Wright hopes her gift will not only help maintain the strength of the Great Conversation, but will lead to the creative expansion of the program. She wants to ensure that current and future generations of students have a solid understanding of the events and philosophies that have shaped Western civilization and, more specifically, the United States. “The philosophies that inform the Constitution and the Declaration of Independence are the fruit of a very long chain of events that I think the Great Conversation does a good job of examining,” she says.

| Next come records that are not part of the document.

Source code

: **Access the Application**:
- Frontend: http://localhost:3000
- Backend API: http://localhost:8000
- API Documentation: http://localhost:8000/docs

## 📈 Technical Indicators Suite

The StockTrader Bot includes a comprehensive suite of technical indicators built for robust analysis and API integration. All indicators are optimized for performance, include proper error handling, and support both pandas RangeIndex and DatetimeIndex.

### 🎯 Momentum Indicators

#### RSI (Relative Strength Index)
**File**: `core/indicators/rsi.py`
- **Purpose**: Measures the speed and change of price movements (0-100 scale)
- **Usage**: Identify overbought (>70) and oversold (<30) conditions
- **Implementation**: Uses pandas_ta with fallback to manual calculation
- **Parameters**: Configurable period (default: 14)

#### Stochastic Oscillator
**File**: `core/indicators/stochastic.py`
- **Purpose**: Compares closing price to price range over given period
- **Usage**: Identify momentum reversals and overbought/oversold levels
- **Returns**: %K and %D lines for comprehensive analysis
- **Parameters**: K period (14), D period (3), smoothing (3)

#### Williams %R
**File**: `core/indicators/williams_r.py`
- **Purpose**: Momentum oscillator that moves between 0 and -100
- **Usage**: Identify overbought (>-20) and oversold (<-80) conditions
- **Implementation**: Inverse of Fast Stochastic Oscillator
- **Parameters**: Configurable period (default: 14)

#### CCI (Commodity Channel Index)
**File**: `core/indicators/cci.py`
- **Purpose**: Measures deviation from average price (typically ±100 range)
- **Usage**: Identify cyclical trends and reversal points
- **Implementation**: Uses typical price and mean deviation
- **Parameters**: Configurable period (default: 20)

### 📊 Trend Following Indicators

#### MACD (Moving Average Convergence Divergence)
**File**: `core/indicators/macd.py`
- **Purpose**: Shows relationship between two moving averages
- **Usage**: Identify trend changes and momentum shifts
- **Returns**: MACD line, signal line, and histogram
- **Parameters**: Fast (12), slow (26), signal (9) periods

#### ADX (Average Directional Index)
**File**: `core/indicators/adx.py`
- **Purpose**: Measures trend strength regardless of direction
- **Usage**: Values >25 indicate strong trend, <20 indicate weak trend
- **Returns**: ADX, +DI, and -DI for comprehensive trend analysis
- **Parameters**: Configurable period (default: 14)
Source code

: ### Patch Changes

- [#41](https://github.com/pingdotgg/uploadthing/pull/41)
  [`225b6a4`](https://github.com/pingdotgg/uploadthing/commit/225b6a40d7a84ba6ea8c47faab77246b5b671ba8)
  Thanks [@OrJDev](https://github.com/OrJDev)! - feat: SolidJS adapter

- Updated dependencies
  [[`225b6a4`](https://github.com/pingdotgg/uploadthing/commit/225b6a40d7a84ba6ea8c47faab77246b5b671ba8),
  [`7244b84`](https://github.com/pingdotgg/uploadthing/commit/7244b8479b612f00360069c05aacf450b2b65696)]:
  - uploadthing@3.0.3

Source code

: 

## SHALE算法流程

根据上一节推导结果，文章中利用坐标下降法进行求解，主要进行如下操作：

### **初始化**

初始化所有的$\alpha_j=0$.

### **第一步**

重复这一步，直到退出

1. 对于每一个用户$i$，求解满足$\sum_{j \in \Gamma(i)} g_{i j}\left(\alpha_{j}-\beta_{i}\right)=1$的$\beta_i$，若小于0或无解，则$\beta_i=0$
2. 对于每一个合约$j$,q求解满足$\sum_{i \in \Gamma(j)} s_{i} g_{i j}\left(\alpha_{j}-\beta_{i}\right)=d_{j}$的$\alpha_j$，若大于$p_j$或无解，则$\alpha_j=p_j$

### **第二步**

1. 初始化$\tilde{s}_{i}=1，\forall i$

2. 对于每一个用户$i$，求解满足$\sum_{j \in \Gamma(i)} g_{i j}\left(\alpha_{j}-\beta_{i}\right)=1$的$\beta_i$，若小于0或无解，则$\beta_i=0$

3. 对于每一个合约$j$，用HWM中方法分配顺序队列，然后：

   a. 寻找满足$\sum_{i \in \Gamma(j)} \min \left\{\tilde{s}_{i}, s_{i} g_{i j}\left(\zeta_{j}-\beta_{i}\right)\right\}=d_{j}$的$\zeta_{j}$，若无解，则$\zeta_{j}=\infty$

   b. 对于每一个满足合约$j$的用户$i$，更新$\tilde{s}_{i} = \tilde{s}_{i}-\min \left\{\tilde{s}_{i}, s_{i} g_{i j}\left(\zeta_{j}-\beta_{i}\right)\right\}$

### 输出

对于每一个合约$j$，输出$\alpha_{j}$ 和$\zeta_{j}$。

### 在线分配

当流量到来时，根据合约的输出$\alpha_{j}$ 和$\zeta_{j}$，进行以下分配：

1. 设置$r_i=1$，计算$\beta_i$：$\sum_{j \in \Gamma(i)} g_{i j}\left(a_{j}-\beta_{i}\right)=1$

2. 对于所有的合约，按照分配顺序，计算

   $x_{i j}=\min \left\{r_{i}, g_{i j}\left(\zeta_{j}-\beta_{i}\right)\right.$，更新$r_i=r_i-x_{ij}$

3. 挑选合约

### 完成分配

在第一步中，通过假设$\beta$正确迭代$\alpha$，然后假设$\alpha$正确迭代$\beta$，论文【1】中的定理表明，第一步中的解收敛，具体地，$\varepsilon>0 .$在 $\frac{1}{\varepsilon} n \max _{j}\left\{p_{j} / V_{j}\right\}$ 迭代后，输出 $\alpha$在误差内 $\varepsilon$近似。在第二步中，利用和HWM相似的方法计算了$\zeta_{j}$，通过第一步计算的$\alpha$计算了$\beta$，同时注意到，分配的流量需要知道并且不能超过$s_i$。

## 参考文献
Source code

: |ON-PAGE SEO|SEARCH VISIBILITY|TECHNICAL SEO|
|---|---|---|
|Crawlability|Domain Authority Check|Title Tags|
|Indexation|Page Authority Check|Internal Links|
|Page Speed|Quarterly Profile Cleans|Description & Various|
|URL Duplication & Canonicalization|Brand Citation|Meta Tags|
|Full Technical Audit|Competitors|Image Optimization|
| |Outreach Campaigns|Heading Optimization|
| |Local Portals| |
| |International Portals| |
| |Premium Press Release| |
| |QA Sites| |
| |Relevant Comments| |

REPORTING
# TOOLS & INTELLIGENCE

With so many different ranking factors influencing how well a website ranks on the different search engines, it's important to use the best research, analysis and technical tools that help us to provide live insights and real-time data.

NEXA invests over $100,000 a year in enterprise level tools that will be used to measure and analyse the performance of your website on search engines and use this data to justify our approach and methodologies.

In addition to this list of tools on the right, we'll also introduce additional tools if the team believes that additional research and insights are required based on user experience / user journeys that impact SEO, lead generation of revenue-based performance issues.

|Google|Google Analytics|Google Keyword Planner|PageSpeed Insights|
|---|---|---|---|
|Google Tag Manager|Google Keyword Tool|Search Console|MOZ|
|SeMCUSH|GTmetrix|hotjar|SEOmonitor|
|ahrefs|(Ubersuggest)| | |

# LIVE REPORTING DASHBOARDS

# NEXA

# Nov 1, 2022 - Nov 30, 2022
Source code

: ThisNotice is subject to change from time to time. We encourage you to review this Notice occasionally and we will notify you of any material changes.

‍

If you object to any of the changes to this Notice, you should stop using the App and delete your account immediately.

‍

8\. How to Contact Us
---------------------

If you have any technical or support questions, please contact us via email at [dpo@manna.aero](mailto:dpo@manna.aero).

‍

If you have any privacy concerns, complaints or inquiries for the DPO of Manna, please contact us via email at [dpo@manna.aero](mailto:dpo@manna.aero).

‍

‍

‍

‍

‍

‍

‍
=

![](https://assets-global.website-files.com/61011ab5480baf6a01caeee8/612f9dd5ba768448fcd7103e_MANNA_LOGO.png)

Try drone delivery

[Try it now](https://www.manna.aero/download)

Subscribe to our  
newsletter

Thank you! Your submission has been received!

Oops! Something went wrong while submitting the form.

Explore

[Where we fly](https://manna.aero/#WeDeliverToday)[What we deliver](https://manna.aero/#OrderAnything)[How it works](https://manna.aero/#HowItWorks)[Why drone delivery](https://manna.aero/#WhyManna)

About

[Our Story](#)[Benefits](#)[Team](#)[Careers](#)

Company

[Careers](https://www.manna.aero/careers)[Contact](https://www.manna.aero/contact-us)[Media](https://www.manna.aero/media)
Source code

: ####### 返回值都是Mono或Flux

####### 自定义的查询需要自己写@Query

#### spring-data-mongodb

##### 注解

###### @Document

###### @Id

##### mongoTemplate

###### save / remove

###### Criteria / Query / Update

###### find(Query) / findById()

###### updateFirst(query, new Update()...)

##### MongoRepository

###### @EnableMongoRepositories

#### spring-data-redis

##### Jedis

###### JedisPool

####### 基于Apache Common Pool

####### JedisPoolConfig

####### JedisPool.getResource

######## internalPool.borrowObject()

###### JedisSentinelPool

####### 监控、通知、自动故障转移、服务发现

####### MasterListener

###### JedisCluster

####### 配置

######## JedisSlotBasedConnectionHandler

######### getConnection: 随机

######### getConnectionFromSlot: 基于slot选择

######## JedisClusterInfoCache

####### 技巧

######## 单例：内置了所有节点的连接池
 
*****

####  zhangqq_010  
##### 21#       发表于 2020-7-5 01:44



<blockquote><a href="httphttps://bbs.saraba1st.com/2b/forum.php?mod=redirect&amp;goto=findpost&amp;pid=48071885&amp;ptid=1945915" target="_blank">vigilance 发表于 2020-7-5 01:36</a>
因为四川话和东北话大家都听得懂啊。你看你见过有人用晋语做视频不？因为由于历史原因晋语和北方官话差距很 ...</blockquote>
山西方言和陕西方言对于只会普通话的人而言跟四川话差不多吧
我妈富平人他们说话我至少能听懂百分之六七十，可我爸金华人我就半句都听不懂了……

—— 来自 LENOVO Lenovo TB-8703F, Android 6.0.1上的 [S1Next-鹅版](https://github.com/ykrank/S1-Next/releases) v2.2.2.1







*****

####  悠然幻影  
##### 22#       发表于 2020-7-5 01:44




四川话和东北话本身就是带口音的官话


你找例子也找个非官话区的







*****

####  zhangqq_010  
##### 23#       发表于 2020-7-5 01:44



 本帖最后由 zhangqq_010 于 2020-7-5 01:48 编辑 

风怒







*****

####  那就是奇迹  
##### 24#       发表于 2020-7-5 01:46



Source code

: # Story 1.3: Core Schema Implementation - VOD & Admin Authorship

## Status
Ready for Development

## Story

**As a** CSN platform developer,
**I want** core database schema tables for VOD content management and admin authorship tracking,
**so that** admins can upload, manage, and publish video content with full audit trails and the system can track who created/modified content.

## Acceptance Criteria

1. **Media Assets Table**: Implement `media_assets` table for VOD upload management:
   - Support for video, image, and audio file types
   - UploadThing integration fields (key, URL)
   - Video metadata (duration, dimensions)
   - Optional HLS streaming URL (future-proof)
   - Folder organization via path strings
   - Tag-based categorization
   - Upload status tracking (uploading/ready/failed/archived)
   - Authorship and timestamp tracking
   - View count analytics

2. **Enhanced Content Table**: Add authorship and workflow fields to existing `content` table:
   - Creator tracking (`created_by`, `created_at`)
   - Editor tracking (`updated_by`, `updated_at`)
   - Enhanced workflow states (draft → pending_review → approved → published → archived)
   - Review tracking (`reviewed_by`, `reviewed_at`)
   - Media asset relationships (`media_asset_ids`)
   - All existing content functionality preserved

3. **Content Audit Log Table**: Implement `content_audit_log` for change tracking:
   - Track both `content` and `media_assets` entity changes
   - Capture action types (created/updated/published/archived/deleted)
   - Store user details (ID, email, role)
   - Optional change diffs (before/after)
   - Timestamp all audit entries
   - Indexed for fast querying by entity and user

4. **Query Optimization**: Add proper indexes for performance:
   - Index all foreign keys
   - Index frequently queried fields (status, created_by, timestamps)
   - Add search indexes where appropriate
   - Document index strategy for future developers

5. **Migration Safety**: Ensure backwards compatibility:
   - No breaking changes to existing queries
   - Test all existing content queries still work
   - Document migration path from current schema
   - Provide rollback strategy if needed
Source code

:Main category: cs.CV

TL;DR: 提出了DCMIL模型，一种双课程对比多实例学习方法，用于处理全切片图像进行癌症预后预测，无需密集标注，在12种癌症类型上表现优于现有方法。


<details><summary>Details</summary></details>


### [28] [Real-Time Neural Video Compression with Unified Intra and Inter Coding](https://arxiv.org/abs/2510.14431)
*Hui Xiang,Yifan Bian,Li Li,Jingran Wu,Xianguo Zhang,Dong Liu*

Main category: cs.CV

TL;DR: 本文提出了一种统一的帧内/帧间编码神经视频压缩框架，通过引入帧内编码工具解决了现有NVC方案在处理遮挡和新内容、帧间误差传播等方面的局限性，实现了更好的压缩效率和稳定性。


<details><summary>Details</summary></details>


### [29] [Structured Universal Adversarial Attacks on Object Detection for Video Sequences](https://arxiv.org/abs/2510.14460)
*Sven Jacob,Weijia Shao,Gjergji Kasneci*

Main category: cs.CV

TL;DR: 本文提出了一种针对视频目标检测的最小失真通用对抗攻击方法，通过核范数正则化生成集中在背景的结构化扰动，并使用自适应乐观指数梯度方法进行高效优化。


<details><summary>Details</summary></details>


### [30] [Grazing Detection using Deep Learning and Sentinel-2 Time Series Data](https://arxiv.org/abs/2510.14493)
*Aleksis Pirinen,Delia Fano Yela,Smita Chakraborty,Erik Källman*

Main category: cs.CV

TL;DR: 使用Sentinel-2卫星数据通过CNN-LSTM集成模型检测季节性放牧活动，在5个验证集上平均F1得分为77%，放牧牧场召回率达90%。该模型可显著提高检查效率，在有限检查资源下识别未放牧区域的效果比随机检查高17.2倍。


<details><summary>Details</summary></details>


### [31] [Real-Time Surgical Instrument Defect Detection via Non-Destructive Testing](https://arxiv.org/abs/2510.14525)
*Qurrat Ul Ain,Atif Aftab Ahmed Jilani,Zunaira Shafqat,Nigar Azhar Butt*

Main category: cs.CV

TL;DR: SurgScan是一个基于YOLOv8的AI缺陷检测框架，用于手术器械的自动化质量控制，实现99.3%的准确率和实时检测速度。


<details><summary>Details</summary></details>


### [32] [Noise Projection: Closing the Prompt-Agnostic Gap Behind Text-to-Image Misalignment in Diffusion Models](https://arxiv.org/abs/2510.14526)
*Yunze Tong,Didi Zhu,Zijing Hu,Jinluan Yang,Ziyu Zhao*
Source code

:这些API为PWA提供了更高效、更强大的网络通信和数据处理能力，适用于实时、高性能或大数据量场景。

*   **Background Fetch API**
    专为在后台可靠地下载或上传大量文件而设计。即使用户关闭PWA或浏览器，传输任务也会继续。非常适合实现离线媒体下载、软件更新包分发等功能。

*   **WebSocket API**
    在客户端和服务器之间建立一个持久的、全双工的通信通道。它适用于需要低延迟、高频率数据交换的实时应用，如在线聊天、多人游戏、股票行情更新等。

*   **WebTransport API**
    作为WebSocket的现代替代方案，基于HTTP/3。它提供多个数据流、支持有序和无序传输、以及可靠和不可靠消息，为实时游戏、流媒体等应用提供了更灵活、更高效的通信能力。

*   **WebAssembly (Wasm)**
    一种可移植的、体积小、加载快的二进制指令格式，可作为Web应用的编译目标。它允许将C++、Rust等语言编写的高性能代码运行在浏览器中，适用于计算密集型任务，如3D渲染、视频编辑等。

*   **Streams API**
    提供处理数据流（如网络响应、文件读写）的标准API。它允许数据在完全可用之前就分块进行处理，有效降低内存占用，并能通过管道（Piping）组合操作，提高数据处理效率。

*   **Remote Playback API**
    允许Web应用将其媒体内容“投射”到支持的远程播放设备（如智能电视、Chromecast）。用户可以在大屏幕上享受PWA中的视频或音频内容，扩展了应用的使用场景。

The Great Conversation wasn’t yet established while Wright was a student at St. Olaf, but she developed her own wildlife research major through the Paracollege, a since-discontinued program that focused on individual study. She took a lot of biology and psychology courses, graduating in just two-and-a-half years with the goal, she says, of becoming “a Jane Goodall.”
Instead she worked for several companies in Minneapolis before returning to Mount Vernon, Ohio, in 1980 to work for the company her parents established. While raising four sons, Wright rose through the ranks at Ariel Corporation, which designs and manufactures natural gas compressors, and eventually took over as CEO and president in 2001.
Several years ago she created the Ariel Foundation, an organization focused on enhancing the quality of life in Mount Vernon by supporting education, parks, and the arts. She’s also involved with a number of other nonprofit organizations, including serving on the advisory board to the association that operates George Washington’s plantation estate in northern Virginia, named Mount Vernon.
“I’m kind of in the mode of saying ‘I’m really lucky; I’m the second generation to lead a successful business, and I’ve been able to take it to the next level, and it’s the right thing to do to give back and make it possible for other people to have these opportunities,'” Wright says.